A cheaper way to make a WHO-designated essential medicine

A cheaper way to make a WHO-designated essential medicine
Credit: American Chemical Society

A fungal form of meningitis leads to more than 600,000 deaths in Africa every year and is responsible for 20 percent of HIV/AIDS-related deaths globally, according to the U.S. Centers for Disease Control and Prevention. An existing medicine could help curb these numbers, but its cost has been a barrier to access in some places. Now, scientists report in the ACS journal Organic Process Research & Development a more affordable way to make the drug.

The antifungal flucytosine has been available to patients in the U.S. for decades. In 2011, the World Health Organization (WHO) recommended that patients with Cryptococcal meningitis, an infection of particular concern to people with HIV/AIDS, take flucytosine in combination with amphotericin B as a first line of defense. Flucytosine is now on WHO's Core List of Essential Medicines. However, the is not registered for use in many African countries, according to the non-profit Doctors without Borders, and where it is available, many patients can't afford it. Currently, making the drug requires a multiple-step process that involves fluorination, chlorination, amination and hydrolysis from uracil. To help slash flucytosine's price tag and improve its availability, Graham Sandford and colleagues at Durham University in the U.K. wanted to come up with a simpler, lower cost way to make the drug.

The researchers developed a one-step technique to make flucytosine out of readily available, naturally occurring cytosine. Their process involved simultaneously pumping inexpensive fluorine gas and a solution of cytosine in formic acid through a steel tube. This fluorinated all of the starting cytosine, and the researchers were able to isolate high yields of the resulting flucytosine by recrystallization. The researchers say the method should be simple to scale up for manufacturing and could help lower the drug's cost. The one-step method has been successfully developed to pilot-scale by industrial collaborators Sanofi-Aventis and La Maison Européenne des Procédés Innovants in France.

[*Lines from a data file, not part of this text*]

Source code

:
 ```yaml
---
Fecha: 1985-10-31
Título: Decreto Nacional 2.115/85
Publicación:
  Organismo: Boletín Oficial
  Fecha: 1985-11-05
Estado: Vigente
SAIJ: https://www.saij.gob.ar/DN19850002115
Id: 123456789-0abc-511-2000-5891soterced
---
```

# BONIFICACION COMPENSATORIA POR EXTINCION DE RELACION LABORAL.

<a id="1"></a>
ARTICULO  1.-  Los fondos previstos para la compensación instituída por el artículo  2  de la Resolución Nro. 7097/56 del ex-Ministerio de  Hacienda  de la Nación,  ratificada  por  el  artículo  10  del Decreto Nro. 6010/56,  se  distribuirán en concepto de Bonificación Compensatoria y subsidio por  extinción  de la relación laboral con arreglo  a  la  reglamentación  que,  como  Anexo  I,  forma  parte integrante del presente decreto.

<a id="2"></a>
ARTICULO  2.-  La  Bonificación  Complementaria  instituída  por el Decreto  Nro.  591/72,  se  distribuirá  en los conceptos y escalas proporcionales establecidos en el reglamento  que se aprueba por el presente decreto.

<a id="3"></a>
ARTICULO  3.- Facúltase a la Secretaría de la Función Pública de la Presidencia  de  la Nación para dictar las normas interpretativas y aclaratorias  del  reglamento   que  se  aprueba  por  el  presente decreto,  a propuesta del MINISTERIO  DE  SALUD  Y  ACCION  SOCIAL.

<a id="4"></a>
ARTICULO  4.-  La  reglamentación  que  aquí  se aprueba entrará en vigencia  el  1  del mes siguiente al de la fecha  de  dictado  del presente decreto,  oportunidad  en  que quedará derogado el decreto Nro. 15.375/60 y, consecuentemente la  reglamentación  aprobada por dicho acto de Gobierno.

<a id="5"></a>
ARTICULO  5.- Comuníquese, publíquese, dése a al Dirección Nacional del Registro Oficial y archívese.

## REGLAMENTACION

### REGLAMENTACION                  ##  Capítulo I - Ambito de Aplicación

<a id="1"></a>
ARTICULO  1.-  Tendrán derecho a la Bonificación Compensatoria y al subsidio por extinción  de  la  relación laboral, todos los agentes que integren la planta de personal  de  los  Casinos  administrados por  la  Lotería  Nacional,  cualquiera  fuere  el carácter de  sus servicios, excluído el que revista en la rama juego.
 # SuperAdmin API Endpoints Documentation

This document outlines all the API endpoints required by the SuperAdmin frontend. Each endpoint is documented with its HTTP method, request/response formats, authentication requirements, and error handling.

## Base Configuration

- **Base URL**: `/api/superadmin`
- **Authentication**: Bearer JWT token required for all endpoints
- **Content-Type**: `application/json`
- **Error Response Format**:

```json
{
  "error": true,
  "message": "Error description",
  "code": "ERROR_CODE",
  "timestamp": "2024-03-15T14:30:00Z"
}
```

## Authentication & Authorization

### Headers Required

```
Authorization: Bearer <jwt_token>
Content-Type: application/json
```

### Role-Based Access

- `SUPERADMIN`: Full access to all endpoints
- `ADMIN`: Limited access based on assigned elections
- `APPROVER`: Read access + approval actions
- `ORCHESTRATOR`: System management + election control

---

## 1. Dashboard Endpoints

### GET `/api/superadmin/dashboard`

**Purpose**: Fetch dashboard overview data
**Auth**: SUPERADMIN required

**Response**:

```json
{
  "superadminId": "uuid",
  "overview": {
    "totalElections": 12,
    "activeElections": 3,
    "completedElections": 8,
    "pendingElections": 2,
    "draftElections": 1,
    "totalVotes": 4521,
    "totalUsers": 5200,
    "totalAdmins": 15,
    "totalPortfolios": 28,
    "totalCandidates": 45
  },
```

More information: Antal Harsanyi et al. One-Step Continuous Flow Synthesis of Antifungal WHO Essential Medicine Flucytosine Using Fluorine, Organic Process Research & Development (2017). DOI: 10.1021/acs.oprd.6b00420

Abstract
In Africa around 625 000 mortalities per annum (20% of HIV/AIDS related deaths) are due to the affects of the Cryptococcal meningitis (CM) fungal infection. Recently, the World Health Organisation (WHO) and the Infectious Disease Society of America (IDSA) recommended that the first line treatment for CM is a combination of amphotericin B and flucytosine, both now WHO Essential Medicines. However, flucytosine is not even registered for use in any African nation due, in part, to its relatively high cost of manufacture and lack of generic manufacturers. Currently, flucytosine is manufactured by an expensive four-step manufacturing process. Here we report a one-step continuous flow process involving the reaction of inexpensive cytosine with fluorine gas using stainless steel tubular laboratory and pilot-scale silicon carbide reactor devices which is readily scaleable to a manufacturing process with a low initial capital expenditure.